Heuristic thresholds for DSA: Low confidence does not always signal insufficient space; it could indicate missing knowledge or an inappropriate template. Finer expansion and retraction mechanisms would be more robust.
Format dependency: If a model learns to cater to the template rather than solving the problem, complex templates might induce reasoning that is formally correct but empty in content.

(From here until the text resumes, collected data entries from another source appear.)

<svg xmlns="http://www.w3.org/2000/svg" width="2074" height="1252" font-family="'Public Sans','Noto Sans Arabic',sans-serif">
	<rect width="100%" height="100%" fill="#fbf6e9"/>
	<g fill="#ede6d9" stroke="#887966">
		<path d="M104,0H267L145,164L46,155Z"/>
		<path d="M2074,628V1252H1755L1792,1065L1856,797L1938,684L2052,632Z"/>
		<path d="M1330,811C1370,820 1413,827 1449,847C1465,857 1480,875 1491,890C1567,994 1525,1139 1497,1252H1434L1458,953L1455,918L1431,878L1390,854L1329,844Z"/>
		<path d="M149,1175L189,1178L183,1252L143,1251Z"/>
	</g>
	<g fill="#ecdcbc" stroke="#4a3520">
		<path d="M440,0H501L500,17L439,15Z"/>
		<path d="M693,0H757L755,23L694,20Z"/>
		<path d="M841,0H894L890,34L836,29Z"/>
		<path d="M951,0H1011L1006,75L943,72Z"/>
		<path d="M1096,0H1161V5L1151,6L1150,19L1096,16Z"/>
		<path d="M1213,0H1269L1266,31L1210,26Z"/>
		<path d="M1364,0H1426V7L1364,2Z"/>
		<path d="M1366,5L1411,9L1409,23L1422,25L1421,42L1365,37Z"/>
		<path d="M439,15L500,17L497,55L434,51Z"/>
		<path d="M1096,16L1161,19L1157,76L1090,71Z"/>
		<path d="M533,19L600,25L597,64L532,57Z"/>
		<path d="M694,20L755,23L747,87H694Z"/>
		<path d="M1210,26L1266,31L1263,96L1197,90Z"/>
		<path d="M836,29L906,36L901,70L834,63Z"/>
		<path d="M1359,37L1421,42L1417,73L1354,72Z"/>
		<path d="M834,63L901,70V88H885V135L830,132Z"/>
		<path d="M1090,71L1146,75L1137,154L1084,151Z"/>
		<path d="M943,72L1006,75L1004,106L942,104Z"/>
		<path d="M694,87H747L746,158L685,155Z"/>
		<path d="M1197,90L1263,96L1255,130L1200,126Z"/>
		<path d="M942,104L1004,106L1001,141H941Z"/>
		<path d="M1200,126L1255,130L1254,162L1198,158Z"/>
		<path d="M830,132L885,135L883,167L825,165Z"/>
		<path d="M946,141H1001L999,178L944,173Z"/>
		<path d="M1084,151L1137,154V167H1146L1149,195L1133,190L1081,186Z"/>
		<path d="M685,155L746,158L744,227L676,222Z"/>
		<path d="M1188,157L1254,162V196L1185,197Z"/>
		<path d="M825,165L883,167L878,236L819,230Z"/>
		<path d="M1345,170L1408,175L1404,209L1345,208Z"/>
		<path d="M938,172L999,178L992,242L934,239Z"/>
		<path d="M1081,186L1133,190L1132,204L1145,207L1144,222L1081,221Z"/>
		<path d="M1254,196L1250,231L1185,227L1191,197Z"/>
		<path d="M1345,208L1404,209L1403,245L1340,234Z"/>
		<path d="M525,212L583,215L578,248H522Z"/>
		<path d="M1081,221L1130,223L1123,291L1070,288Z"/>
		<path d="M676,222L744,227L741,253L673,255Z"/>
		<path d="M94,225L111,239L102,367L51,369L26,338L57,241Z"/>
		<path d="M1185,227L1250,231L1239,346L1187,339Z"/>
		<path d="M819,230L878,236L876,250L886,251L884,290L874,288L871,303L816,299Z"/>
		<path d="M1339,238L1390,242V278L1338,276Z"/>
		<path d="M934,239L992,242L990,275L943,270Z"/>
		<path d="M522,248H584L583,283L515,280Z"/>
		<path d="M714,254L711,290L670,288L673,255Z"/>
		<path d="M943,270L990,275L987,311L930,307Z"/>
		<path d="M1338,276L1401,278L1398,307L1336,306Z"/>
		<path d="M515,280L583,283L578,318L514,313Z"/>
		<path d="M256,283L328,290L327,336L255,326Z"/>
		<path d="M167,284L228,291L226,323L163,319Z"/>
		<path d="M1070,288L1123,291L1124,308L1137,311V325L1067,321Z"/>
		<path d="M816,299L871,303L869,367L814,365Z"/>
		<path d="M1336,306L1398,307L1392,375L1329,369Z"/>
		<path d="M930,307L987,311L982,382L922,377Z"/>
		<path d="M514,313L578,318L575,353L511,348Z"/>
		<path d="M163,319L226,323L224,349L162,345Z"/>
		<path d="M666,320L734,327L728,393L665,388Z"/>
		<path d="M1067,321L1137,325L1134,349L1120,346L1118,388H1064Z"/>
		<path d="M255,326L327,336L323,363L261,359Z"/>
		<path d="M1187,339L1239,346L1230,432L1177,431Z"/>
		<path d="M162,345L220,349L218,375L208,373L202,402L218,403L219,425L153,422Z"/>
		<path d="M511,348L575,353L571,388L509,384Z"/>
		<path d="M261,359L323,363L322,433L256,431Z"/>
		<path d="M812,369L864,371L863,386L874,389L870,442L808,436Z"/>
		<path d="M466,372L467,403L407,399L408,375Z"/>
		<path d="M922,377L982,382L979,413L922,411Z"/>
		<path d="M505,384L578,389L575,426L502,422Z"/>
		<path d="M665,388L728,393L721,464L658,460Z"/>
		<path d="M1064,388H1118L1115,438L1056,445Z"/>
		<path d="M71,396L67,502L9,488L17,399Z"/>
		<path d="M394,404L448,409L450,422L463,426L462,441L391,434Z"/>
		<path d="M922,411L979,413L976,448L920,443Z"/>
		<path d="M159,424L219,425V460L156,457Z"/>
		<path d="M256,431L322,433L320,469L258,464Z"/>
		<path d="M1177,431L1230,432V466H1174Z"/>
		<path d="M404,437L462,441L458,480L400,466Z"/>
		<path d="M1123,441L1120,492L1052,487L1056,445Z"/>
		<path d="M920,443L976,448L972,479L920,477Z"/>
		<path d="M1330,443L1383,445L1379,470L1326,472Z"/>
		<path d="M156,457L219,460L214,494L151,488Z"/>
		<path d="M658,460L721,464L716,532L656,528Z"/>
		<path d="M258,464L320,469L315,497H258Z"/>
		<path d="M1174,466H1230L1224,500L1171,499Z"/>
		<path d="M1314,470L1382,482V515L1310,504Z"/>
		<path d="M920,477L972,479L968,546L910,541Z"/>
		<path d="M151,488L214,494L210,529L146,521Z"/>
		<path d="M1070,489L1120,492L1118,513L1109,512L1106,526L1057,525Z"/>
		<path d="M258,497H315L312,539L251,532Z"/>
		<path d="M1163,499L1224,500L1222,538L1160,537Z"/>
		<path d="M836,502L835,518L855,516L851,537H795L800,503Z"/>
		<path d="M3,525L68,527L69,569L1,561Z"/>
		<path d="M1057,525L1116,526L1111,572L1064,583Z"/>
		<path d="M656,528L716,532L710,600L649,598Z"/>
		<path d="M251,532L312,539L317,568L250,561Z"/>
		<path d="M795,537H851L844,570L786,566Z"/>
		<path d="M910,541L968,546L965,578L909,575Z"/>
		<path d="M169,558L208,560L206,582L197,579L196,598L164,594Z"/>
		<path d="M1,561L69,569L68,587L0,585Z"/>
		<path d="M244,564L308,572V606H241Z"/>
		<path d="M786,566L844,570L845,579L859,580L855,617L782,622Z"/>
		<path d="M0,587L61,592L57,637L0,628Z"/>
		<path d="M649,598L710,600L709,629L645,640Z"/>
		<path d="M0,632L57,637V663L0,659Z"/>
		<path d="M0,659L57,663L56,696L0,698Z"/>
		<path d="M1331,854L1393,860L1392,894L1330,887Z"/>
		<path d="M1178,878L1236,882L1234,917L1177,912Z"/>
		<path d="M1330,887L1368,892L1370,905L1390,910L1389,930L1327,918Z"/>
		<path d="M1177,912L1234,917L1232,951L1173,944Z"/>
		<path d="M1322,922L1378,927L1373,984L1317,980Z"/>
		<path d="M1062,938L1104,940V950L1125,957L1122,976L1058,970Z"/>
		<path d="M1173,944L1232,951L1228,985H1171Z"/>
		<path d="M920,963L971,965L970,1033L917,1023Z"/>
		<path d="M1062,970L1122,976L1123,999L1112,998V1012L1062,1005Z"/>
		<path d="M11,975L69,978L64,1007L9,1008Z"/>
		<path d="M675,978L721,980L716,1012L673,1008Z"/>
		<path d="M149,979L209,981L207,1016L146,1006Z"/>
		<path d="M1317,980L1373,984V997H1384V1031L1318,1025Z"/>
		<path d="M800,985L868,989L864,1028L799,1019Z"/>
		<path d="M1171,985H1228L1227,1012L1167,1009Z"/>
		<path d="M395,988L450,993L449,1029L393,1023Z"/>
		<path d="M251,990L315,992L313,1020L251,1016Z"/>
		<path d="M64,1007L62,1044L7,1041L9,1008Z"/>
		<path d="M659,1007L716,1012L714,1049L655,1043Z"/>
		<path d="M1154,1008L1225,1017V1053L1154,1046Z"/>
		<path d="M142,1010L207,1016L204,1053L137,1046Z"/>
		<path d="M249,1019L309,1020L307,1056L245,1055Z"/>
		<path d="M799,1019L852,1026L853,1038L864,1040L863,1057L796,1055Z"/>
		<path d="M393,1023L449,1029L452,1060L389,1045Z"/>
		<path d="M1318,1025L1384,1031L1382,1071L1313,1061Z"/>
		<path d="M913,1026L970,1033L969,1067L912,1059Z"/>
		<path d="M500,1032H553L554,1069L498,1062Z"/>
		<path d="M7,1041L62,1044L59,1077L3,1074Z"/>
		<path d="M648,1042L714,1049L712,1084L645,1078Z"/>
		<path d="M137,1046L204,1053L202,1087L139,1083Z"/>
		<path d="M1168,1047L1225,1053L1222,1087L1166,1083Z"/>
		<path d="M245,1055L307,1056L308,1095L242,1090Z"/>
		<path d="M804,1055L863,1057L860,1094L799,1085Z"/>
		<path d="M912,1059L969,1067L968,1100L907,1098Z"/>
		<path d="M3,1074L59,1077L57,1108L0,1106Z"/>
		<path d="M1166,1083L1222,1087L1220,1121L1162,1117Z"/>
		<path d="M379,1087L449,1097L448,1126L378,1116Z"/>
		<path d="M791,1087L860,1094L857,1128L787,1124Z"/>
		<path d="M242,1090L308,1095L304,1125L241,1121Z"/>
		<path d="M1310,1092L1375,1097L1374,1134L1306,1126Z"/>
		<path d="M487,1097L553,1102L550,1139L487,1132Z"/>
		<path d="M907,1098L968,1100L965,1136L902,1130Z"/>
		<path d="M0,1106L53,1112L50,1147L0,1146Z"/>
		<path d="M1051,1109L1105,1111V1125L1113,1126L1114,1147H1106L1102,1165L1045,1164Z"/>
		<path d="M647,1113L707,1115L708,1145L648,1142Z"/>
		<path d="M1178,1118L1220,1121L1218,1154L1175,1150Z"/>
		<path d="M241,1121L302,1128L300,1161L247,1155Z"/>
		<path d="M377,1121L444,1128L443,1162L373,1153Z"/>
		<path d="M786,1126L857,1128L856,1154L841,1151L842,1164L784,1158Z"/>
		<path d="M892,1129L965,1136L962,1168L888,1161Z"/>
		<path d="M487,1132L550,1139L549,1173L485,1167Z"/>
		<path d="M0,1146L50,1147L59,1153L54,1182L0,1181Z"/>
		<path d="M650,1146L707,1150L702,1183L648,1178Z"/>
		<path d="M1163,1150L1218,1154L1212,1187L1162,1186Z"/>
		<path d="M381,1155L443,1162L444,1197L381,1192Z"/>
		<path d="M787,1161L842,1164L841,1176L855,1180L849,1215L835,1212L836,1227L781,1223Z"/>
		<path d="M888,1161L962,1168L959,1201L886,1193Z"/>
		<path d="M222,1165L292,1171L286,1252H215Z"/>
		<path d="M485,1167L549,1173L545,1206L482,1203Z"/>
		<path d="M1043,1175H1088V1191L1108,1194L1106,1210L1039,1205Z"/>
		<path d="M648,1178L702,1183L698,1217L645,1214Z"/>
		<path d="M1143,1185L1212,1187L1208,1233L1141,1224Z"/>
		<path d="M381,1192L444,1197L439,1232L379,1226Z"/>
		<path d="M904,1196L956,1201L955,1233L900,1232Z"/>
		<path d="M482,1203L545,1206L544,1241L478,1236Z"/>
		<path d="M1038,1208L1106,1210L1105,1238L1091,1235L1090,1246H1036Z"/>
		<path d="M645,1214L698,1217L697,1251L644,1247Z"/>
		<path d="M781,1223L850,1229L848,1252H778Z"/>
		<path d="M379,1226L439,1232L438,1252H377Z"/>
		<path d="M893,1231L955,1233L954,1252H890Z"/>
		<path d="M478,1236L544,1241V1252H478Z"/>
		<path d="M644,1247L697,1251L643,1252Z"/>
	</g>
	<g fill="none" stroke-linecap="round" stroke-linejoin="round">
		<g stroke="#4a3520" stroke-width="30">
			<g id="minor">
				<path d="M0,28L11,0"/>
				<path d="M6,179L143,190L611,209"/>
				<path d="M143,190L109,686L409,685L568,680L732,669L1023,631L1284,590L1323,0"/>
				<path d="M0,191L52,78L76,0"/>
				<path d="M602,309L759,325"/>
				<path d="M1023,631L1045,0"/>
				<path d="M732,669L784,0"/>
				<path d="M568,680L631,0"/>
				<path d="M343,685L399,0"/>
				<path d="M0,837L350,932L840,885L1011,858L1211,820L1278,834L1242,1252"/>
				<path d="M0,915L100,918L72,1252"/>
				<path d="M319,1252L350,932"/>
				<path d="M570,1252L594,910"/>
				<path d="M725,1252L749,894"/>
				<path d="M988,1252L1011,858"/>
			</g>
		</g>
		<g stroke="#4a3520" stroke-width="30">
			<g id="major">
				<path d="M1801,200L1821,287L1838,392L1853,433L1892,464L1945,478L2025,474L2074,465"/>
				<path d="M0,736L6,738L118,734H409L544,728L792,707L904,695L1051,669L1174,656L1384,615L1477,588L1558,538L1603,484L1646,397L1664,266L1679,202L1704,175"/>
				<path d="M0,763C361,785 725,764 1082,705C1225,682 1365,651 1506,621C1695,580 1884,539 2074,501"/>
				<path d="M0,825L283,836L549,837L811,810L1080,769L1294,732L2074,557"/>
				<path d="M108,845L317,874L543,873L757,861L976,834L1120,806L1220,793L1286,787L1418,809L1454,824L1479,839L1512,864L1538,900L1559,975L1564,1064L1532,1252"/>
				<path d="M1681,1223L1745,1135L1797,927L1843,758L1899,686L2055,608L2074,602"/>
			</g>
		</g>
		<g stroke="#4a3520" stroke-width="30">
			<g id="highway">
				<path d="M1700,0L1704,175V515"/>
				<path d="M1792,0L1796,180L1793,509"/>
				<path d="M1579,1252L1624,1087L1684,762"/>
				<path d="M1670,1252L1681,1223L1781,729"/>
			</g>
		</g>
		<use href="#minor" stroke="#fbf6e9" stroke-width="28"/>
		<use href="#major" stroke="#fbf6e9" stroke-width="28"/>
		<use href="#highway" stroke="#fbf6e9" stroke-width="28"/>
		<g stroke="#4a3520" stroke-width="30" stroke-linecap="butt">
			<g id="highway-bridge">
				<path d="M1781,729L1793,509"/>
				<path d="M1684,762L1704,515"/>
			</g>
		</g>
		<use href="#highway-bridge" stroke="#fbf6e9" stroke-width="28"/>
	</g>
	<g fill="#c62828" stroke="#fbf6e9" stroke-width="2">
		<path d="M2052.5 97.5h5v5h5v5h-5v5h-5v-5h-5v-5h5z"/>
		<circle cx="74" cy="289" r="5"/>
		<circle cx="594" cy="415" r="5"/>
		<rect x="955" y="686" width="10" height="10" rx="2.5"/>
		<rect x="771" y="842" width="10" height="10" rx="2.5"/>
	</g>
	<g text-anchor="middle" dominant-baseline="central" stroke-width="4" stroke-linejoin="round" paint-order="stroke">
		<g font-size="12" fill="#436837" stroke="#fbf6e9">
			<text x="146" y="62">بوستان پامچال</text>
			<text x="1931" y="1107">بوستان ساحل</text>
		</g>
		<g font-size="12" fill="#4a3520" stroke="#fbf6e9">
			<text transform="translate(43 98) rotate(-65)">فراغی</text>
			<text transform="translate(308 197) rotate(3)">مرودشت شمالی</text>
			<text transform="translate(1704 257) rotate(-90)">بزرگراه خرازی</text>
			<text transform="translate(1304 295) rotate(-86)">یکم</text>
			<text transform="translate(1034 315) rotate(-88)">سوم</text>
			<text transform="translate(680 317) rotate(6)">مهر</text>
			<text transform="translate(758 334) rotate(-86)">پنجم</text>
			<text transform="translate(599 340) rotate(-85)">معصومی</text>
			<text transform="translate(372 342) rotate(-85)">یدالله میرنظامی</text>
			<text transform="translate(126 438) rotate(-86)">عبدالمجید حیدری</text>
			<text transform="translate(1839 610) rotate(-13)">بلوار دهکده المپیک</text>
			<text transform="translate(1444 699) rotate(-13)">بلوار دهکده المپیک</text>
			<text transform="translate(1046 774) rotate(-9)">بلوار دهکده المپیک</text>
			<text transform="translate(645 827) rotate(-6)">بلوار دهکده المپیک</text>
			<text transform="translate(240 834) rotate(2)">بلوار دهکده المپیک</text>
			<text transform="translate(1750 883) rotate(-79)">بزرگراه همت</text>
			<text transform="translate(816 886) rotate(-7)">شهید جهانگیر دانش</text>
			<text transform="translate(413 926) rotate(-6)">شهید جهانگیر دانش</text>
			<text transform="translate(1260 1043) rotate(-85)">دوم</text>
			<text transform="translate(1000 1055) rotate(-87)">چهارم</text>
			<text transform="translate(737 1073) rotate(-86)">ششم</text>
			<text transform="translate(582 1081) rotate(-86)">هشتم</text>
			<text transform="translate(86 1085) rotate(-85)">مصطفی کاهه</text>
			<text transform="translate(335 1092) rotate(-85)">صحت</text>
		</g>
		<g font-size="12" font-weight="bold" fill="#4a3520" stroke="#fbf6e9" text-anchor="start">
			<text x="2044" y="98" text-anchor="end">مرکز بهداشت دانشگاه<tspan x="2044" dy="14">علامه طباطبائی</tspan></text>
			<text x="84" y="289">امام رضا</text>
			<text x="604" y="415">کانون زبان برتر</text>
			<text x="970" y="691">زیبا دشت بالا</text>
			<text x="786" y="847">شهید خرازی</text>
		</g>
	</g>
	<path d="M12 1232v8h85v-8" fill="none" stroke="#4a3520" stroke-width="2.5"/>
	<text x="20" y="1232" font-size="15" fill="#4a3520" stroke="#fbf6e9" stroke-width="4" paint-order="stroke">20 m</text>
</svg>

vs Block Diffusion: Block-wise methods reduce freedom via segmentation for stability and engineering optimization; TI avoids reverting to local sequentiality, emphasizing the global conditioning capability of DLMs via anchors.
vs Prefix Prompting / CoT: CoT and Plan-and-Solve rely on initial soft guidance which models can ignore; TI places step structures inside the target sequence, allowing future constraints to participate directly in generating current segments.
vs Constrained Decoding: Traditional constrained decoding uses external rules to mask illegal tokens (hard search pruning); TI provides structure at the input condition level, allowing the model to align naturally during generation.
vs FIM / Code Infilling: FIM typically fills a single local hole to connect contexts; TI uses multiple anchors as a global skeleton, focusing on the planning consistency of an entire reasoning chain or codebase.
Insights: Future work could explore automatic template generators where a model generates structural anchors for a problem first, followed by DLM infilling. Unit tests, type signatures, and exception handling paths could also be used as anchors for code generation.

Rating¶

Novelty: ⭐⭐⭐⭐☆ Converting DLM's any-to-any conditioning into global template control is a clear idea that aligns well with the model's mechanism.
Experimental Thoroughness: ⭐⭐⭐⭐☆ Covers two types of DLMs and four task categories with multiple analyses, though large-scale real-world code tasks and automated template search are pending.
Writing Quality: ⭐⭐⭐⭐☆ The narrative is logical, with well-explained motivations and mechanisms, though some formulas and tables are slightly crowded.
Value: ⭐⭐⭐⭐⭐ This provides a training-free, low-cost, and transferable control paradigm for DLMs, serving as a significant reference for future non-autoregressive language models.